I then repeat the process for my other databases (Mega 2001, the Gambit Lexicon, the Correspondence Database, and the myriad other databases I keep). A handy trick to know is that if you don't care about what order the games are copied into the database, you can hold down the CTRL key, single-click on each of your databases to highlight them, right-click and select "Search", and do a search on all of your databases at a single pass.

In Fritz6, you copy the games this way: first hit CTRL-A on the keyboard when the search is finished -- this will highlight all of the games found in the search. Then go to the Edit menu and select "Copy to". This brings up our old pal -- the Windows file select dialogue. Use this to go to the folder where the "target" database is located. Double-click on that database's name and the games will be copied to it.

If you've copied games from multiple databases into a single database, you'll want to eliminate duplicate games from the new database. You can't do this in Fritz6; this is a function of ChessBase 8. Right-click on the database's icon, select "Tools", and then "Find Double Games". You'll see the dialogue for setting the parameters for finding duplicate games. That's outside the scope of the article right now, but I will get around to doing an ETN issue on it. For now, consult ChessBase 8's Help files, which do a pretty good job of explaining the functions.

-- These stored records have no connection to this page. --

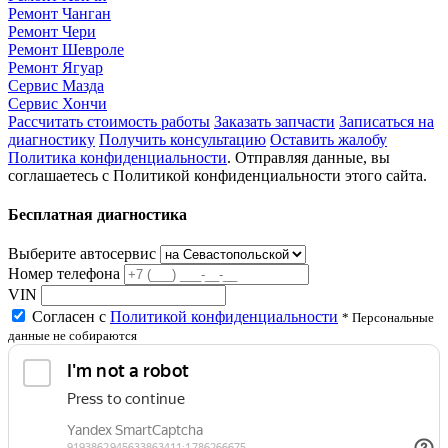
Ремонт Чанган
Ремонт Чери
Ремонт Шевроле
Ремонт Ягуар
Сервис Мазда
Сервис Хончи
Рассчитать стоимость работы
Заказать запчасти
Записаться на
диагностику
Получить консультацию
Оставить жалобу
Политика конфиденциальности
. Отправляя данные, вы
соглашаетесь с Политикой конфиденциальности этого сайта.
Бесплатная диагностика
Выберите автосервис
Номер телефона
VIN
Согласен с
Политикой конфиденциальности
* Персональные
данные не собираются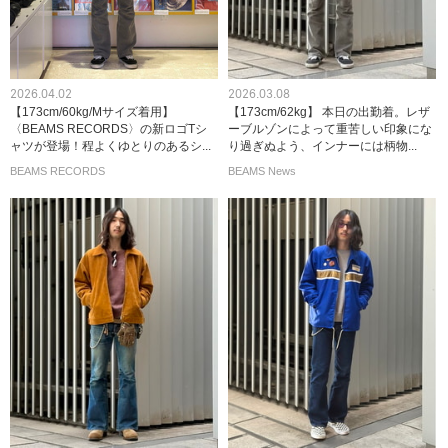
2026.04.02
2026.03.08
【173cm/60kg/Mサイズ着用】
【173cm/62kg】 本日の出勤着。レザ
〈BEAMS RECORDS〉の新ロゴTシ
ーブルゾンによって重苦しい印象にな
ャツが登場！程よくゆとりのあるシ...
り過ぎぬよう、インナーには柄物...
BEAMS RECORDS
BEAMS News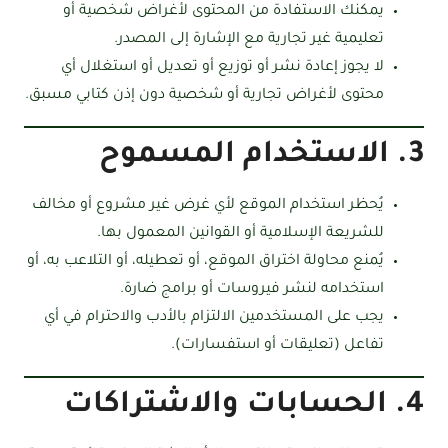
يمكنك الاستفادة من المحتوى لأغراض شخصية أو
تعليمية غير تجارية مع الإشارة إلى المصدر.
لا يجوز إعادة نشر أو توزيع أو تعديل أو استغلال أي
محتوى لأغراض تجارية أو شخصية دون إذن كتابي مسبق.
3. الاستخدام المسموح
يُحظر استخدام الموقع لأي غرض غير مشروع أو مخالف
للشريعة الإسلامية أو القوانين المعمول بها.
يُمنع محاولة اختراق الموقع، أو تعطيله، أو التلاعب به، أو
استخدامه لنشر فيروسات أو برامج ضارة.
يجب على المستخدمين الالتزام بالأدب والاحترام في أي
تفاعل (تعليقات أو استفسارات).
4. الحسابات والاشتراكات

After the duplicate games are found, you'll need to eliminate them. Right-click on the database's icon, select "Tools", and then "Remove Deleted Games". This will eliminate all games maked for deletion (which is what "Find Double Games" did -- marked doubles for deletion).

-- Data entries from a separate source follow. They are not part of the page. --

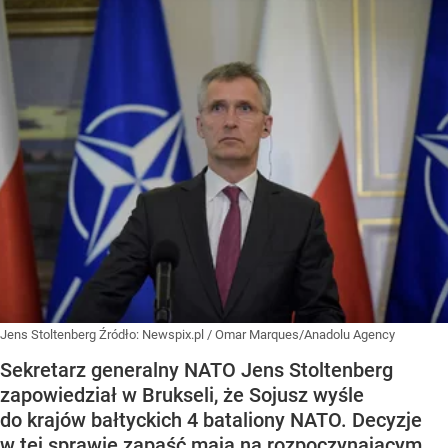
Jens Stoltenberg
Źródło:
Newspix.pl
/
Omar Marques/Anadolu Agency
Sekretarz generalny NATO Jens Stoltenberg
zapowiedział w Brukseli, że Sojusz wyśle
do krajów bałtyckich 4 bataliony NATO. Decyzje
w tej sprawie zapaść mają na rozpoczynającym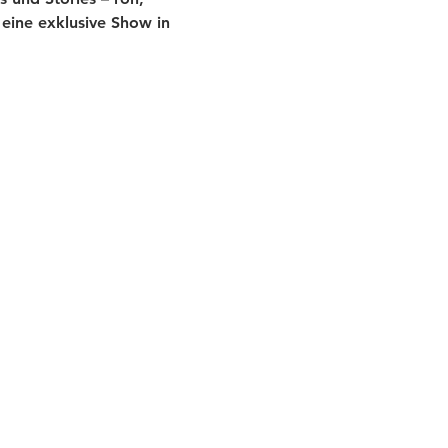
eine exklusive Show in 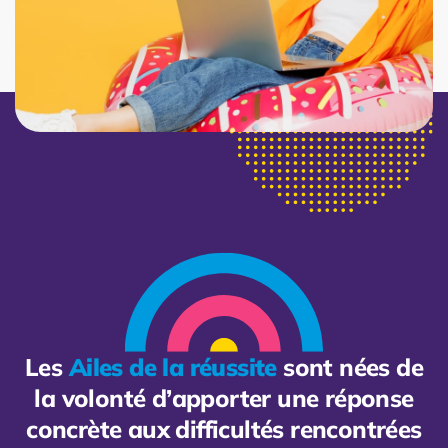
Les
Ailes de la réussite
sont nées de
la volonté d’apporter une réponse
concrète aux difficultés rencontrées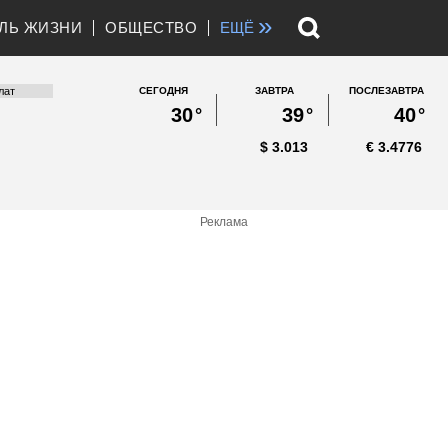
»
ЛЬ ЖИЗНИ
ОБЩЕСТВО
ЕЩЁ
СЕГОДНЯ
ЗАВТРА
ПОСЛЕЗАВТРА
30
°
39
°
40
°
$
3.013
€
3.4776
Реклама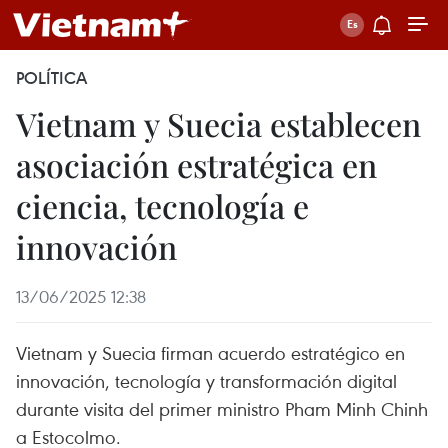
POLÍTICA
Vietnam y Suecia establecen
asociación estratégica en
ciencia, tecnología e
innovación
13/06/2025 12:38
Vietnam y Suecia firman acuerdo estratégico en
innovación, tecnología y transformación digital
durante visita del primer ministro Pham Minh Chinh
a Estocolmo.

Your next step is to attach an opening key to the database. Attaching a full ECO key would be silly -- you're only working with a part of the full five-volumes here, so you only need a few of the keys. You just cut and paste the parts you need from a database which has a full ECO key over to your new database dealing with a specific opening.

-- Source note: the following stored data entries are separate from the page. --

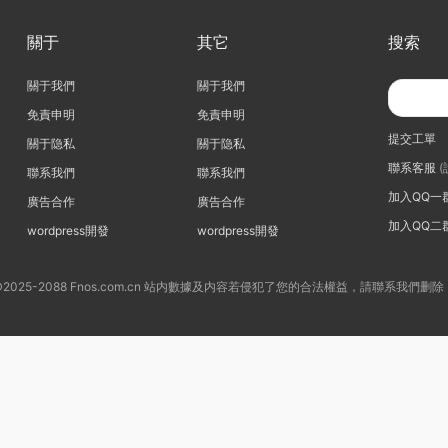
關于
其它
搜索
關于我們
關于我們
免責申明
免責申明
提交工單
關于隐私
關于隐私
聯系客服
(
聯系我們
聯系我們
加入QQ一
廣告合作
廣告合作
加入QQ二
wordpress開發
wordpress開發
©2025-2088 Fnos.com.cn 站内數據及内容若侵犯了您的合法權益，請聯系我們删除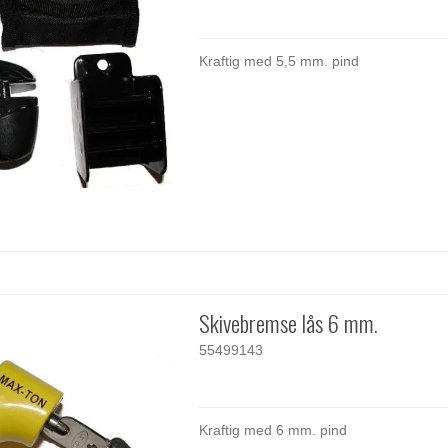
Kraftig med 5,5 mm. pind
Skivebremse lås 6 mm.
55499143
Kraftig med 6 mm. pind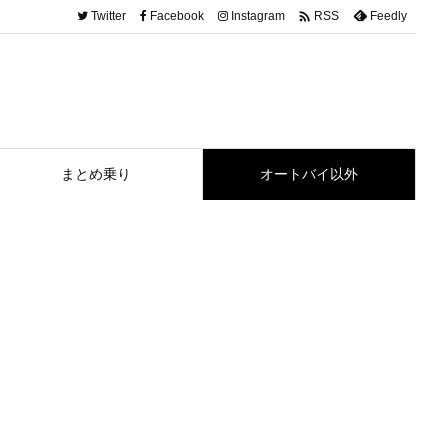

Twitter
Facebook
Instagram
Feedly
RSS
まとめ乗り
オートバイ以外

First, double-click on the icon for your new database to get the game list. Then click the "Openings" tab. You'll get a dialogue with four choices: select "Install empty key". You'll get a message saying "Key is empty." Close this window.

In the database window, double-click the icon for your Big or Mega Database. Click the "Openings" tab and then step down through the keys to get to the one you want to copy over to your new database (in my example [in which I want all keys from D20 to D29], I first double-click the "D" line and then I highlight the "D2" line by single-clicking on it). Leave this window open, but bring the database window (with icons for all your databases) back up on top by clicking on the "ChessBase 8" button on the Windows Taskbar. Double-click the icon for your new database and click the "Openings" tab. Now bring the Big or Mega Database window back up on top (where the key you want will still be highlighted). Right-click on the key you want to copy and select "Transfer" from the popup menu. You'll see a confirmation window with a big question mark and saying "Transfer -> [name of database]". If this is showing the name of your new database, you've done everything correctly and you click the "OK" button. This will copy the highlighted key (and all of its subkeys) to your new database. In my example, I highlight the "D2" line and transfer it to my Queen's Gambit Accepted database. This transfers every key and subkey covering D20 through D29.

But there's one more step. When the keys are finished copying, go over to your new database (where you'll now see a key entry in the window instead of "Key is empty"). Go to the Tools menu, select "Classification", and then "Whole database". Type the number "1" in the new dialogue and click "OK". ChessBase 8 now sorts all of the games in the database into the proper opening key classifications.